10/09/2026 - Edición Nº890

Economía

Casa propia

Créditos hipotecarios: qué ingresos piden los bancos y cuánto puede valer la cuota

10/09/2026 | Ingresos, porcentaje de financiación, tasas y ajuste por inflación son algunos de los puntos que hay que analizar antes de tomar un crédito UVA.


por Redacción Mendoza Económico


Después de varios años con poca oferta de crédito hipotecario, los bancos volvieron a ofrecer préstamos para vivienda y el Gobierno anunció un nuevo programa para ampliar el financiamiento. La iniciativa contempla $2 billones del Fondo de Garantía de Sustentabilidad (FGS) para créditos destinados a primera vivienda.

Los préstamos de este programa tendrán una tasa máxima de UVA + 7,5%, un plazo mínimo de 15 años y un tope de 150.000 UVA, equivalente a unos USD 200.000. Según las estimaciones oficiales, el monto podría alcanzar para más de 15.000 familias.

En el mercado, los requisitos varían según la entidad, aunque hay algunos puntos comunes. La cuota suele tener un límite de entre 20% y 30% de los ingresos netos, con el 25% como referencia frecuente. Por ejemplo, una familia que gana $3 millones podría afrontar una cuota de hasta $750.000 si el banco establece ese porcentaje.

Además, las entidades suelen financiar entre el 65% y el 80% del valor de la propiedad, por lo que el comprador debe contar previamente con el resto. Los plazos pueden llegar a 30 años, aunque los 20 años son habituales.

Cuánto cuesta la cuota de un crédito UVA

Las tasas de los créditos hipotecarios se ubican, en su mayoría, entre 6,9% y 9,5% anual por encima del ajuste UVA, aunque existen opciones con tasas desde 3,5% hasta 15%.

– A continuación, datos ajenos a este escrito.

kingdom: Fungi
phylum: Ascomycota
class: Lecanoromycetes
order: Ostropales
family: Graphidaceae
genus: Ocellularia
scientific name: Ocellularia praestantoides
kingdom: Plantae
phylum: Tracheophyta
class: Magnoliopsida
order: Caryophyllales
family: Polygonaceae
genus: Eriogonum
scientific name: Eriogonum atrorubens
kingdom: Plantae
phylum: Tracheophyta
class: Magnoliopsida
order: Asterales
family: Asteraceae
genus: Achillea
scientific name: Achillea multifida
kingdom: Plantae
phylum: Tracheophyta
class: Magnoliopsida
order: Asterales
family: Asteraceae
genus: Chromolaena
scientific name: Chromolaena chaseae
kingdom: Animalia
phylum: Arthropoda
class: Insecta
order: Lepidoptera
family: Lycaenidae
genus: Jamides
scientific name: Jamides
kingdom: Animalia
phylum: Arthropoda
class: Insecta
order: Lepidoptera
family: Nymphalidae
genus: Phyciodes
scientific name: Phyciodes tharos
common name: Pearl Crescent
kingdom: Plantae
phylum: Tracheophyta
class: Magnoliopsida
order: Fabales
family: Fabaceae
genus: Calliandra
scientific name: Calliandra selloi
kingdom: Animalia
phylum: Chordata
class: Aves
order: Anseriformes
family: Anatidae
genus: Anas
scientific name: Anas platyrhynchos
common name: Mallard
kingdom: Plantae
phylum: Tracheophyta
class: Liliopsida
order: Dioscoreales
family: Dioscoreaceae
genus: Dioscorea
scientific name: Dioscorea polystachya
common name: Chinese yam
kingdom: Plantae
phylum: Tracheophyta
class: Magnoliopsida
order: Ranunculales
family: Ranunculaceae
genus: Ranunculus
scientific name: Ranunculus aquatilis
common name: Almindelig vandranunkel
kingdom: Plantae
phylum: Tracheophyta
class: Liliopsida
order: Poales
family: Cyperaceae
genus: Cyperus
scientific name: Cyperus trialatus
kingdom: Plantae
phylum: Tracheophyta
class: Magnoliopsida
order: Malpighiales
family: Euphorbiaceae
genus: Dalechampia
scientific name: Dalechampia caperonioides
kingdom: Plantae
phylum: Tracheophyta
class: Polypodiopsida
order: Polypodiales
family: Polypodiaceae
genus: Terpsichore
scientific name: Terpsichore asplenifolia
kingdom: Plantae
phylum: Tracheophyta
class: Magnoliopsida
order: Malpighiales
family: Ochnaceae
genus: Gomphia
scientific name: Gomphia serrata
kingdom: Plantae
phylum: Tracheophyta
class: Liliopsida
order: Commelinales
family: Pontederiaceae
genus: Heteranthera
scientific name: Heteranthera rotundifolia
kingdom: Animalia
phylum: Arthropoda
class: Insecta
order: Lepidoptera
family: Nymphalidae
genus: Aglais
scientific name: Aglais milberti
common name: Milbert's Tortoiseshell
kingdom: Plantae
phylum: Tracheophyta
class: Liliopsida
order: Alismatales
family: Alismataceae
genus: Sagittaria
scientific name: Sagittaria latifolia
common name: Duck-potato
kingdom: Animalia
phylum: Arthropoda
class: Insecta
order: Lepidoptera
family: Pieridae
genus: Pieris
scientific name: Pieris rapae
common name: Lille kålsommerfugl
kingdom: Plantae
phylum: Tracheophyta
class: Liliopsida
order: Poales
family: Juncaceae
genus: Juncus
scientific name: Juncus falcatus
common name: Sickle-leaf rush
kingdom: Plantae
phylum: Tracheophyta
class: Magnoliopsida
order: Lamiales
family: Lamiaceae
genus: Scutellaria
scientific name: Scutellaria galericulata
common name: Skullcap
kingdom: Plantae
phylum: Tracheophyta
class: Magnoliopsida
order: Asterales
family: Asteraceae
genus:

Para tener una referencia, un crédito de $50 millones a 20 años, con una tasa de 6,9%, parte de una cuota cercana a $385.000 y requiere un ingreso neto de aproximadamente $1,6 millones.

En el ejemplo utilizado para el nuevo programa, un préstamo de USD 80.000 a 25 años, con una tasa de UVA + 7%, tendría una primera cuota cercana a $865.000 y exigiría un ingreso familiar de unos $3,5 millones.

El punto central está en entender cómo funciona el sistema. En los créditos UVA, tanto el capital como la cuota se expresan en UVA, una unidad que se actualiza diariamente de acuerdo con la inflación. Por eso, la cuota inicial puede ser más accesible que la de un crédito a tasa fija, pero aumenta en función de la evolución de los precios.

El REM del BCRA proyecta una inflación mensual de entre 1,6% y 1,8% hasta diciembre, y una suba de precios del 29,8% para todo 2026. En un escenario de inflación descendente, el riesgo se modera, aunque no existe garantía de que los ingresos acompañen siempre el ritmo de actualización.

Por eso, además de cumplir con el límite que establece el banco, una alternativa prudente es buscar una cuota inicial que deje margen dentro del presupuesto familiar. Si la entidad permite que llegue al 25% de los ingresos, por ejemplo, intentar que represente alrededor del 15% puede dar mayor capacidad de respuesta ante futuras subas.

Antes de firmar, comparar tasas, plazos y condiciones entre bancos y calcular cómo podría evolucionar la cuota resulta fundamental. En un crédito de largo plazo, entender el ajuste UVA y medir la capacidad de pago futura es tan importante como conseguir el financiamiento.